Die Lebenserfahrung ist das neue Kapital

Mit etwa 40 Jahren (und nicht erst mit 50) ist die rechnerische Lebensmitte erreicht. Männer können im Schnitt mit 39 Jahren erwarten, noch 39 Jahre zu leben, Frauen mit 42 Jahren auf weitere 42 Jahre vorausblicken. Optimistisch könnte man bei seinen Lebensprojekten vom Juni des Lebens sprechen, in dem im guten Fall viele Früchte heranwachsen, bestimmte Pflanzen noch gesät oder nachgesät werden können, andere aber bereits frühzeitig absterben und verfallen.

Wer noch keine Kurskorrekturen in seinem Leben vorgenommen hat, wird nun vielleicht dazu gezwungen. Zum Beispiel Verheiratete: Scheidungen erfolgen im Durchschnitt 15 Jahre nach der Heirat, und jede dritte Ehe zerbricht heute binnen 25 Jahren. Da dies nur selten über Nacht passiert, laufen in diesem Jahrzehnt entscheidende Prozesse ab: Vertiefung oder Entfremdung, Miteinander oder Gegeneinander?

Für manche ist das Leben in dieser Zeit ein ruhiger, langsamer Fluss, bei anderen kommt es zu radikalen Umbauten am Lebensentwurf. Wieder andere holen nach, was sie hinausgezögert haben, verfolgen unerfüllte Träume von früher oder entdecken alte Leidenschaften wieder. Patchwork-Familien mit bunten, oftmals komplizierten Beziehungsgeflechten entstehen, in Beziehungen festigen sich Grundmuster, von treuer Monogamie bis zum häufigen Partnerwechsel, von Vernunftehen bis zu permanenter Romantik. Kinderlose Frauen stehen vor der Aufgabe, Frieden mit ihrem Lebensweg zu schließen. Die biologische Alterung macht sich im Körper nun stark bemerkbar, nicht nur an grauen Haaren, die sich wegfärben lassen. Bei Männern wie Frauen beginnen die Hormone, die in der Pubertät die Reifung hin zur Fruchtbarkeit gesteuert haben, deutlich abzunehmen, mit tief greifenden Folgen für die weibliche Fruchtbarkeit, und, auch bei Männern, für das Vitalitätsgefühl. Niemand ist gezwungen, sich zur Kompensation Konsumräuschen hinzugeben oder fremdzugehen: Es gibt tausend Wege, den Umbruch einer gefühlten "Lebensmittekrise" zu gestalten.

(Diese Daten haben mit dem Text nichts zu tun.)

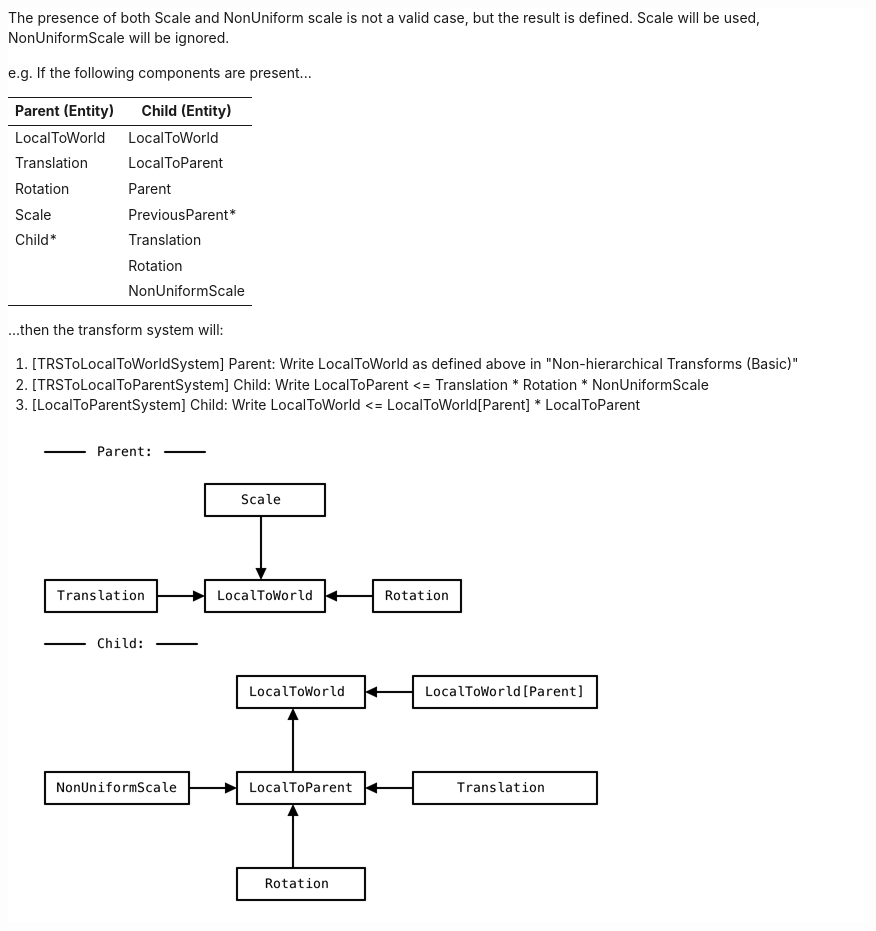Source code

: The presence of both Scale and NonUniform scale is not a valid case, but the result is defined. Scale will be used, NonUniformScale will be ignored.

e.g. If the following components are present...

| Parent (Entity) | Child (Entity)   |
| --------------- | ---------------- |
| LocalToWorld    | LocalToWorld     |
| Translation     | LocalToParent    |
| Rotation        | Parent           |
| Scale           | PreviousParent*  |
| Child*          | Translation      |
|                 | Rotation         |
|                 | NonUniformScale  |

...then the transform system will:

1. [TRSToLocalToWorldSystem]  Parent: Write LocalToWorld as defined above in "Non-hierarchical Transforms (Basic)"
2. [TRSToLocalToParentSystem] Child:  Write LocalToParent <= Translation * Rotation * NonUniformScale
3. [LocalToParentSystem]      Child:  Write LocalToWorld <= LocalToWorld[Parent] * LocalToParent

![](images/sec5-1.png)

Zugleich setzt vielleicht schon bei den eigenen Kindern die Adoleszenz ein. Eltern müssen nun die schwierige Balance zwischen Distanz und Nähe meistern. Das Reifen der Kinder bringt es in Reichweite, Großeltern zu werden. Die Konfrontation mit der eigenen Sterblichkeit wird härter, aber Verdrängung funktioniert noch. Ängste vor möglicher Altersarmut und späterer Einsamkeit kommen auf, Menschen suchen nach Lösungen und kümmern sich um ihre finanzielle Absicherung im Alter. Die Verantwortung für das Wohlbefinden der eigenen Eltern sowie von älteren Verwandten und Freunden wächst. Das verlangt nicht selten Abstriche beim eigenen Lebensgenuss, bietet aber auch die Chance, diese Beziehungen mit neuem Leben zu erfüllen.

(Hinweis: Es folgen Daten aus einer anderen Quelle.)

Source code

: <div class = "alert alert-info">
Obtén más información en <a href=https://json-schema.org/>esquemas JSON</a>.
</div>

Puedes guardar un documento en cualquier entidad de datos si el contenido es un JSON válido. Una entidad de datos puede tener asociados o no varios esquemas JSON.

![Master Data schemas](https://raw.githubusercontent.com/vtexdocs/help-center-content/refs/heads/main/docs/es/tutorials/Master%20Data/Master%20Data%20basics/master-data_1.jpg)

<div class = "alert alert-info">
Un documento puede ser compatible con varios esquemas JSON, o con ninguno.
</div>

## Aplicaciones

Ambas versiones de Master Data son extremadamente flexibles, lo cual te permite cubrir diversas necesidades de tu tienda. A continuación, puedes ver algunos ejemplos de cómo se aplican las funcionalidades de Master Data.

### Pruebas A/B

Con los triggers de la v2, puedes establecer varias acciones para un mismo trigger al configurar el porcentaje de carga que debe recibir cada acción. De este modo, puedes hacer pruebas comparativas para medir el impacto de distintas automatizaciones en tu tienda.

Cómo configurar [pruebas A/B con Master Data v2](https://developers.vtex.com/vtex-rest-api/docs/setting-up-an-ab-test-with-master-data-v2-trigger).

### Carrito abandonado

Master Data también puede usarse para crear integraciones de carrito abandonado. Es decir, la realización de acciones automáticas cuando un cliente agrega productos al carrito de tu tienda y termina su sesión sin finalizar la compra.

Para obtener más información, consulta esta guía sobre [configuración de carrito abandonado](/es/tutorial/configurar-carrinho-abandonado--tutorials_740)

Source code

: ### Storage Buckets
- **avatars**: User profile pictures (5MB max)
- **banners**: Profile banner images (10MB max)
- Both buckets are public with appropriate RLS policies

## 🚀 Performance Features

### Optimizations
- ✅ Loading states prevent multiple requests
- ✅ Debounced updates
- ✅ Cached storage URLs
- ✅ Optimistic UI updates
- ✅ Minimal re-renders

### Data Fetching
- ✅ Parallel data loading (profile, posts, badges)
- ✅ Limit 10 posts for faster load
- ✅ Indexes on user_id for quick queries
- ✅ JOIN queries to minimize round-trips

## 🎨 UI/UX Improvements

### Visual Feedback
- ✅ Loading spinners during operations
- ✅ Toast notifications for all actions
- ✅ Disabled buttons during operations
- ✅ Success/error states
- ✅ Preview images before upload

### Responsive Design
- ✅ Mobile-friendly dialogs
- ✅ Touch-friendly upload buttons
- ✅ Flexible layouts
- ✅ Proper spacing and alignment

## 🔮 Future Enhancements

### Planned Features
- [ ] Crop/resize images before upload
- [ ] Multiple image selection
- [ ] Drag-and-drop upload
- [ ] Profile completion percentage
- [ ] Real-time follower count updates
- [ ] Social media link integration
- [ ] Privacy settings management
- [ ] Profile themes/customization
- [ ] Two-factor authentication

Nicht nur im Berufsleben treten oftmals statt ständiger Neuerungen und Expansion nun Routinen in den Vordergrund. Das spart auf den ersten Blick Energien, birgt aber auch Gefahren: Aus Langeweile kann Erschöpfung wachsen, allzu viel Selbstgewissheit kann dazu führen, dass einen jüngere Konkurrenz überraschend aussticht. Positiv wirkt der Bestand an Wissen und Erfahrung, den die Zeit einem schenkt. Man erkennt Muster, die Jüngere nicht sehen, kann von selbst Bezüge herstellen, die sie noch nicht kennen, durchschaut Machtspiele und Moden. Menschen werden in dieser Phase selbst zu Mentoren und beginnen, ihre Erfahrungen weiterzugeben – und selbst wieder von Jungen zu lernen. Das zu nutzen und auszubauen heißt, mit der Zeit zu leben. Viele beginnen aber, gegen die Zeit zu leben, und verzweifeln an Falten und grauen Haaren.